A spokesperson for the CDC said the agency does not plan to change the way it asks about bullying on its Youth Risk Behavior Survey, the other commonly used national measure, because that language and the uniform definition already "align in a meaningful way."
That survey asks a representative sample of high school students about bullying, prefacing its questions with a statement that bullying "is when one or more students tease, threaten, spread rumors about, hit, shove, or hurt another student over and over again. It is not bullying when two students of about the same strength or power argue or fight or tease each other in a friendly way."
But that approach is ineffective because the description differs from the uniform definition, said Dorothy Espelage, a professor of educational psychology at the University of Illinois at Urbana-Champaign. And many students disregard the bullying definitions provided in such questionnaires, relying instead on their own understanding and experiences, she said.
In a 2008 study, researchers at the University of Ottawa in Canada asked students to define bullying. While 92 percent of respondents mentioned negative behaviors, just 26 percent said something about the presence of a power imbalance, and just 6 percent mentioned repetition.
Schools' Approaches Differ
But bullying, which includes shunning peers and encouraging isolation, is often more subtle than other forms of peer aggression, and research needs to measure that subtlety, experts say.
"We reduce fighting [in schools], but we don't reduce the more subtle bullying, which suggests it's different than pure peer aggression," Ms. Espelage said.
Research suggests bullying is a public-health concern that can have effects for victims, for perpetrators, and even for bystanders well into adulthood.

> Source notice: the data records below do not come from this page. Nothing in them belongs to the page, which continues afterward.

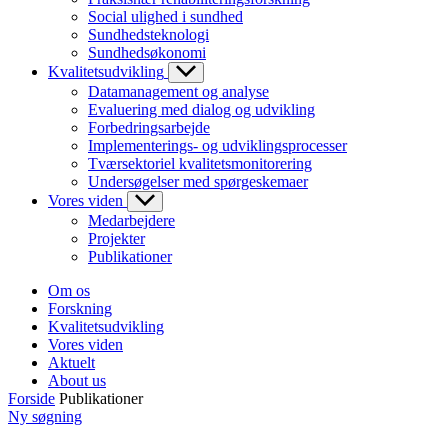
Social ulighed i sundhed
Sundhedsteknologi
Sundhedsøkonomi
Kvalitetsudvikling
Datamanagement og analyse
Evaluering med dialog og udvikling
Forbedringsarbejde
Implementerings- og udviklingsprocesser
Tværsektoriel kvalitetsmonitorering
Undersøgelser med spørgeskemaer
Vores viden
Medarbejdere
Projekter
Publikationer
Om os
Forskning
Kvalitetsudvikling
Vores viden
Aktuelt
About us
Forside
Publikationer
Ny søgning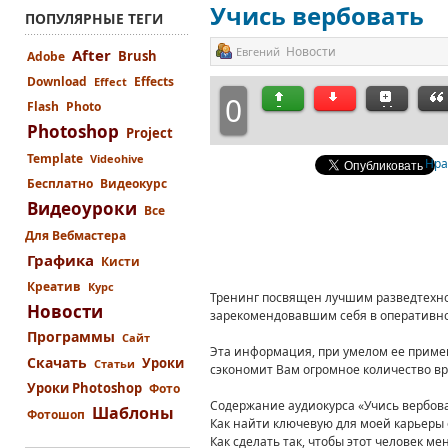
Учись вербовать
ПОПУЛЯРНЫЕ ТЕГИ
Новости
Евгений
After
Brush
Adobe
Download
Effects
Effect
0
Flash
Photo
Photoshop
Project
Template
Videohive
Нра
Бесплатно
Видеокурс
Видеоуроки
Все
Для Вебмастера
Графика
Кисти
Креатив
Курс
Тренинг посвящен лучшим разведтехно
Новости
зарекомендовавшим себя в оперативно
Программы
Сайт
Эта информация, при умелом ее приме
Скачать
Уроки
Статьи
сэкономит Вам огромное количество вре
Уроки Photoshop
Фото
Содержание аудиокурса «Учись вербова
Шаблоны
Фотошоп
Как найти ключевую для моей карьеры 
Как сделать так, чтобы этот человек ме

As the issue grabbed headlines in recent years, every state except Montana has implemented anti-bullying laws, most of which require schools to adopt policies that outline specific discipline for perpetrators.
While researchers generally focus on the perspective of victims, school policies necessarily focus on objective behaviors of perpetrators that can be identified by a third party and defended in student discipline hearings, said Nancy Willard, the author of several books about bullying. Many schools define bullying as on or off-campus behavior by one student that disrupts the learning environment for another.
That gap between research and school-level definitions will likely never fully close, experts agree. But some coordination will likely be necessary as state and federal policies increasingly include measures of school climate issues in school accountability plans.
For example, the Safe Schools Improvement Act of 2013, proposed by U.S. Sen. Bob Casey, D-Pa., would require the Education Department to collect and review data about the effectiveness of school anti-bullying policies.
Mr. Finkelhor, who still finds flaws in the new uniform research definition, thinks schools should step back from efforts to define and combat bullying and focus more broadly on all forms of peer victimization.